*Problem to work on*:
Could you retype, exactly and with no pictures, only the lines from the first line of the records below through the line that contains "direttamente dall’auto senza"?

***** Source material

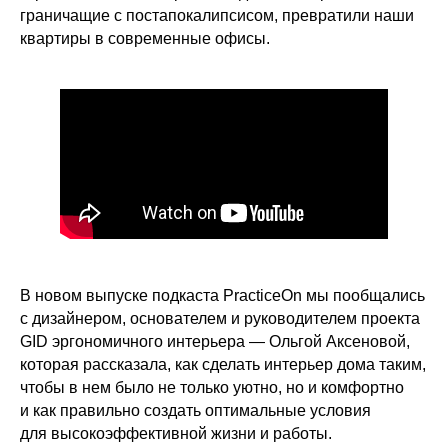
граничащие с постапокалипсисом, превратили наши
квартиры в современные офисы.
В новом выпуске подкаста PracticeOn мы пообщались
с дизайнером, основателем и руководителем проекта
GID эргономичного интерьера — Ольгой Аксеновой,
которая рассказала, как сделать интерьер дома таким,
чтобы в нем было не только уютно, но и комфортно
и как правильно создать оптимальные условия
для высокоэффективной жизни и работы.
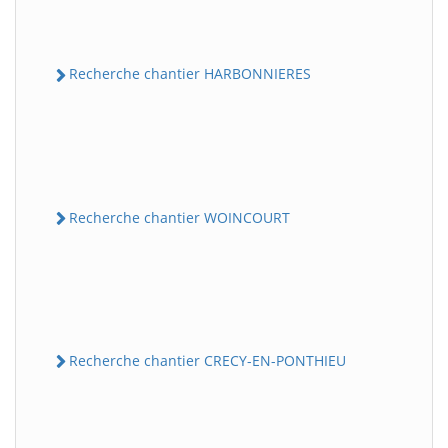
Recherche chantier HARBONNIERES
Recherche chantier WOINCOURT
Recherche chantier CRECY-EN-PONTHIEU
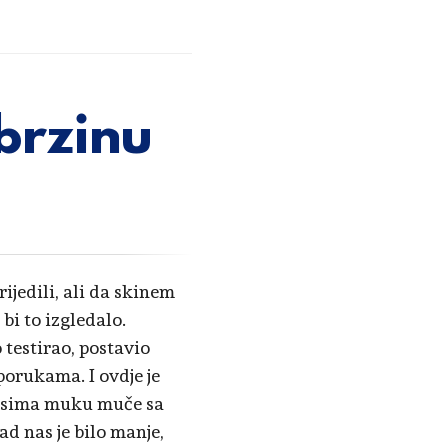
brzinu
ijedili, ali da skinem
bi to izgledalo.
 testirao, postavio
porukama. I ovdje je
rvisima muku muče sa
 nas je bilo manje,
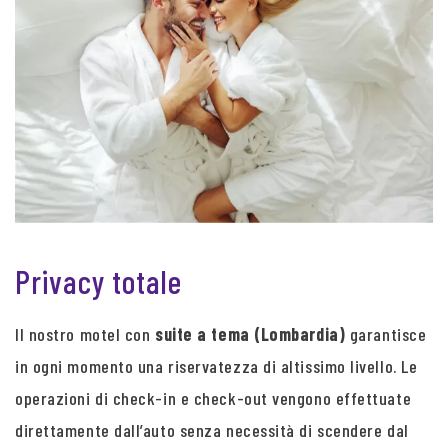
Privacy totale
Il nostro motel con
suite a tema (Lombardia)
garantisce
in ogni momento una riservatezza di altissimo livello. Le
operazioni di check-in e check-out vengono effettuate
direttamente dall’auto senza necessità di scendere dal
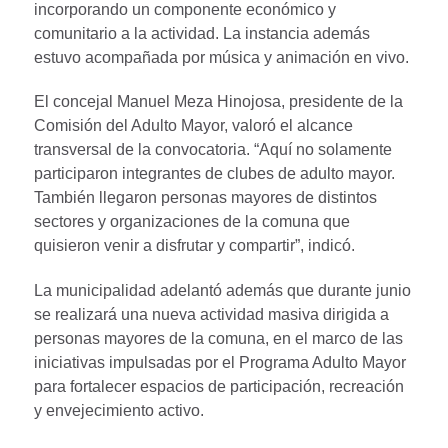
incorporando un componente económico y
comunitario a la actividad. La instancia además
estuvo acompañada por música y animación en vivo.
El concejal Manuel Meza Hinojosa, presidente de la
Comisión del Adulto Mayor, valoró el alcance
transversal de la convocatoria. “Aquí no solamente
participaron integrantes de clubes de adulto mayor.
También llegaron personas mayores de distintos
sectores y organizaciones de la comuna que
quisieron venir a disfrutar y compartir”, indicó.
La municipalidad adelantó además que durante junio
se realizará una nueva actividad masiva dirigida a
personas mayores de la comuna, en el marco de las
iniciativas impulsadas por el Programa Adulto Mayor
para fortalecer espacios de participación, recreación
y envejecimiento activo.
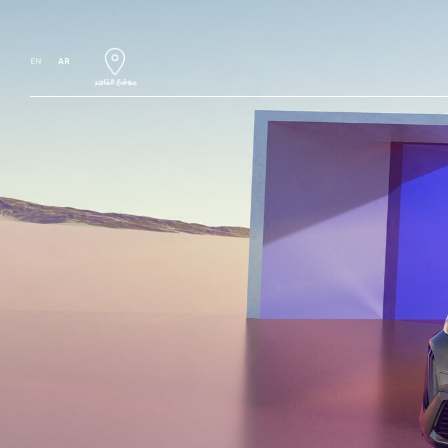
EN
AR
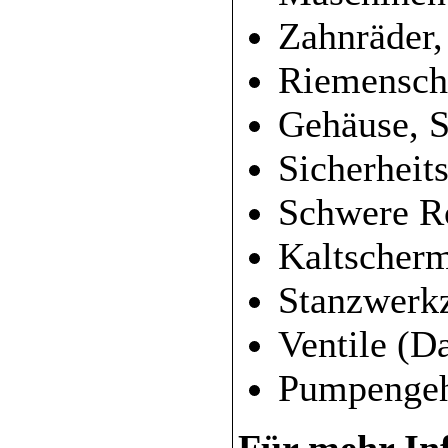
Zahnräder,
Riemensch
Gehäuse, S
Sicherheit
Schwere Ro
Kaltscherm
Stanzwerk
Ventile (D
Pumpenge
Für mehr Inf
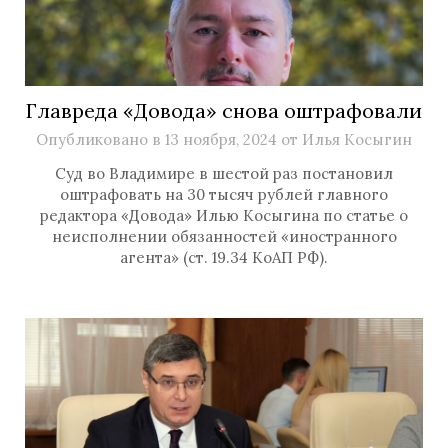
Главреда «Довода» снова оштрафовали
Опубликовано в
13 ноября, 2024
от
Илья Косыгин
Суд во Владимире в шестой раз постановил
оштрафовать на 30 тысяч рублей главного
редактора «Довода» Илью Косыгина по статье о
неисполнении обязанностей «иностранного
агента» (ст. 19.34 КоАП РФ).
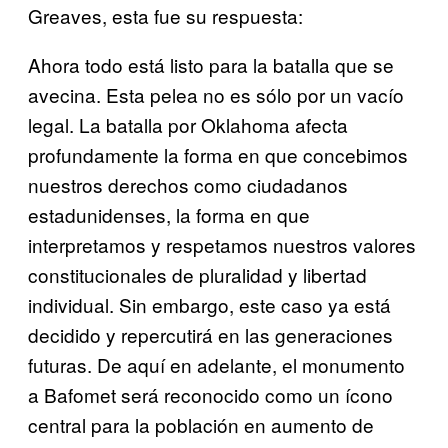
Greaves, esta fue su respuesta:
Ahora todo está listo para la batalla que se
avecina. Esta pelea no es sólo por un vacío
legal. La batalla por Oklahoma afecta
profundamente la forma en que concebimos
nuestros derechos como ciudadanos
estadunidenses, la forma en que
interpretamos y respetamos nuestros valores
constitucionales de pluralidad y libertad
individual. Sin embargo, este caso ya está
decidido y repercutirá en las generaciones
futuras. De aquí en adelante, el monumento
a Bafomet será reconocido como un ícono
central para la población en aumento de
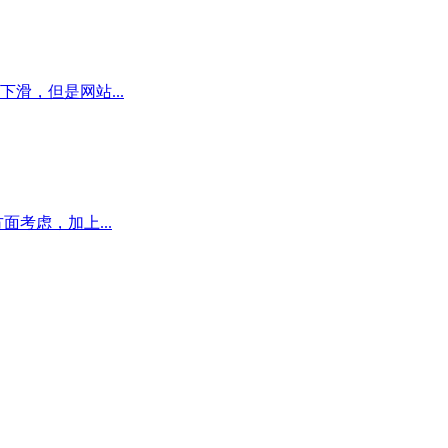
滑，但是网站...
考虑，加上...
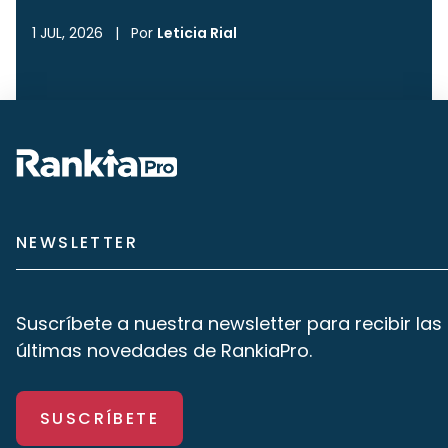
1 JUL, 2026
|
Por
Leticia Rial
NEWSLETTER
Suscríbete a nuestra newsletter para recibir las
últimas novedades de RankiaPro.
SUSCRÍBETE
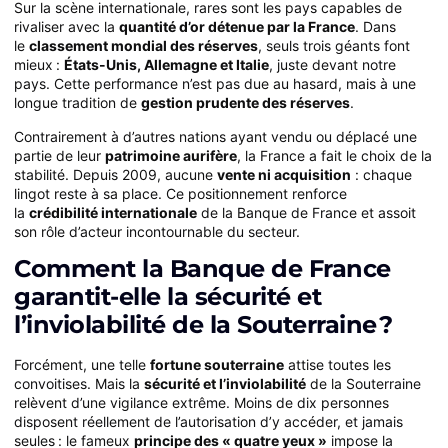
Sur la scène internationale, rares sont les pays capables de
rivaliser avec la
quantité d’or détenue par la France
. Dans
le
classement mondial des réserves
, seuls trois géants font
mieux :
États-Unis, Allemagne et Italie
, juste devant notre
pays. Cette performance n’est pas due au hasard, mais à une
longue tradition de
gestion prudente des réserves
.
Contrairement à d’autres nations ayant vendu ou déplacé une
partie de leur
patrimoine aurifère
, la France a fait le choix de la
stabilité. Depuis 2009, aucune
vente ni acquisition
: chaque
lingot reste à sa place. Ce positionnement renforce
la
crédibilité internationale
de la Banque de France et assoit
son rôle d’acteur incontournable du secteur.
Comment la Banque de France
garantit-elle la sécurité et
l’inviolabilité de la Souterraine ?
Forcément, une telle
fortune souterraine
attise toutes les
convoitises. Mais la
sécurité et l’inviolabilité
de la Souterraine
relèvent d’une vigilance extrême. Moins de dix personnes
disposent réellement de l’autorisation d’y accéder, et jamais
seules : le fameux
principe des « quatre yeux »
impose la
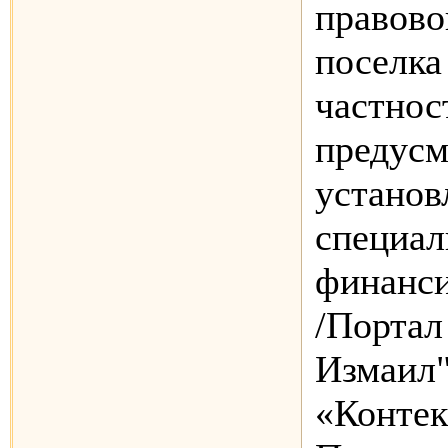
правово
поселка 
частнос
предусм
установ
специал
финанси
/Порта
Измаил"
«Контек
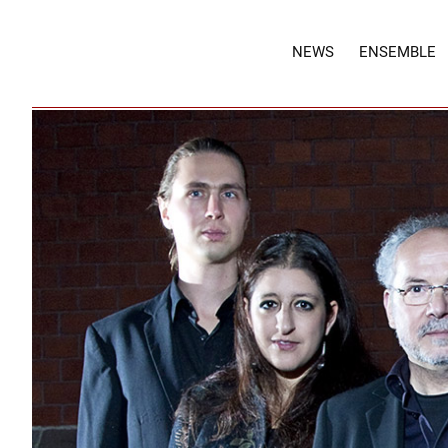
NEWS
ENSEMBLE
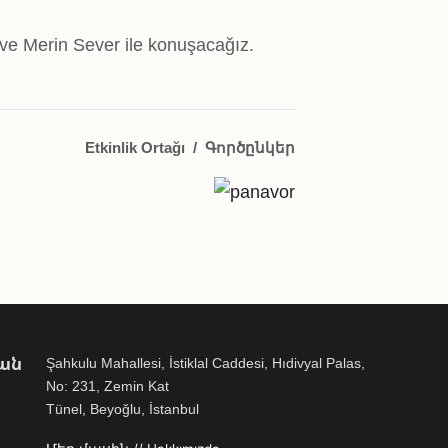
e Merin Sever ile konuşacağız.
Etkinlik Ortağı
/
Գործընկեր
ան
Şahkulu Mahallesi, İstiklal Caddesi, Hıdivyal Palas,
No: 231, Zemin Kat
Tünel, Beyoğlu, İstanbul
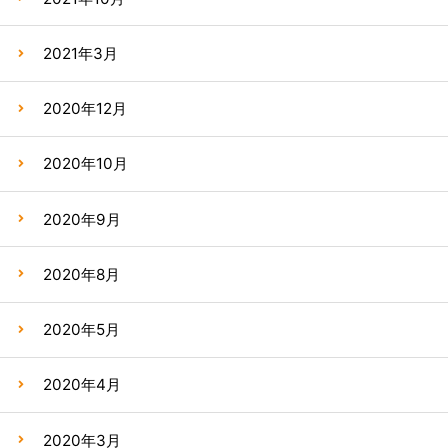
2021年3月
2020年12月
2020年10月
2020年9月
2020年8月
2020年5月
2020年4月
2020年3月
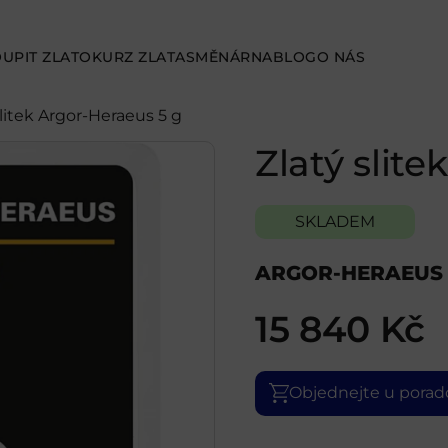
UPIT ZLATO
KURZ ZLATA
SMĚNÁRNA
BLOG
O NÁS
slitek Argor-Heraeus 5 g
Zlatý slit
SKLADEM
ARGOR-HERAEUS
15 840
Kč
Objednejte u porad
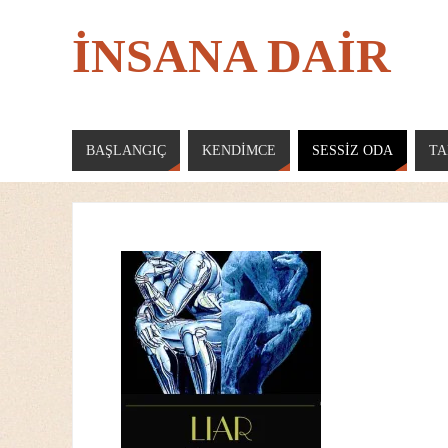
İNSANA DAİR
BAŞLANGIÇ
KENDIMCE
SESSIZ ODA
TA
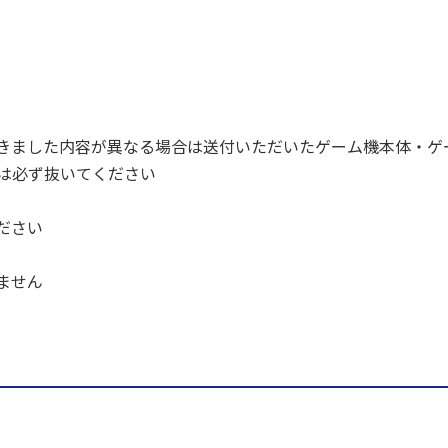
きました内容が異なる場合は送付いただいたゲーム機本体・ゲ
ドは必ず抜いてください
ださい
ません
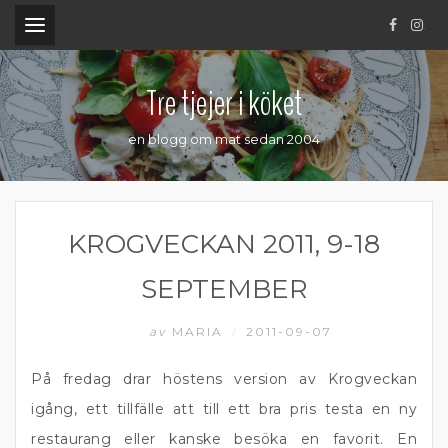
.
Tre tjejer i köket
en blogg om mat sedan 2004
KROGVECKAN 2011, 9-18
SEPTEMBER
av
MARIA
2011-09-07
/
På fredag drar höstens version av Krogveckan
igång, ett tillfälle att till ett bra pris testa en ny
restaurang eller kanske besöka en favorit. En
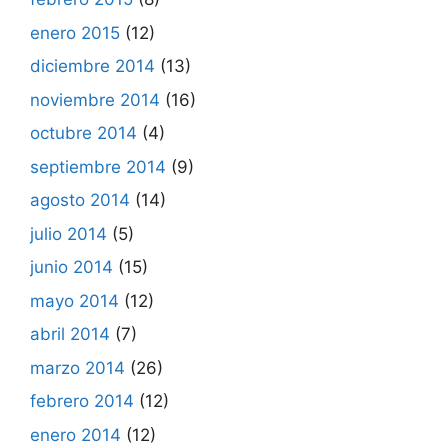
enero 2015
(12)
diciembre 2014
(13)
noviembre 2014
(16)
octubre 2014
(4)
septiembre 2014
(9)
agosto 2014
(14)
julio 2014
(5)
junio 2014
(15)
mayo 2014
(12)
abril 2014
(7)
marzo 2014
(26)
febrero 2014
(12)
enero 2014
(12)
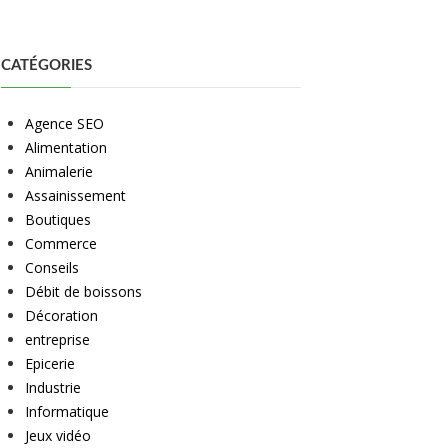
CATÉGORIES
Agence SEO
Alimentation
Animalerie
Assainissement
Boutiques
Commerce
Conseils
Débit de boissons
Décoration
entreprise
Epicerie
Industrie
Informatique
Jeux vidéo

**********

*Solution for this exercise*:
граничащие с постапокалипсисом, превратили наши
квартиры в современные офисы.
В новом выпуске подкаста PracticeOn мы пообщались
с дизайнером, основателем и руководителем проекта
GID эргономичного интерьера — Ольгой Аксеновой,
которая рассказала, как сделать интерьер дома таким,
чтобы в нем было не только уютно, но и комфортно
и как правильно создать оптимальные условия
для высокоэффективной жизни и работы.
Recherche chantier HARBONNIERES
Recherche chantier WOINCOURT
Recherche chantier CRECY-EN-PONTHIEU
brzinu
ijedili, ali da skinem
bi to izgledalo.
 testirao, postavio
porukama. I ovdje je
rvisima muku muče sa
 nas je bilo manje,
Privacy totale
Il nostro motel con
suite a tema (Lombardia)
garantisce
in ogni momento una riservatezza di altissimo livello. Le
operazioni di check-in e check-out vengono effettuate
direttamente dall’auto senza necessità di scendere dal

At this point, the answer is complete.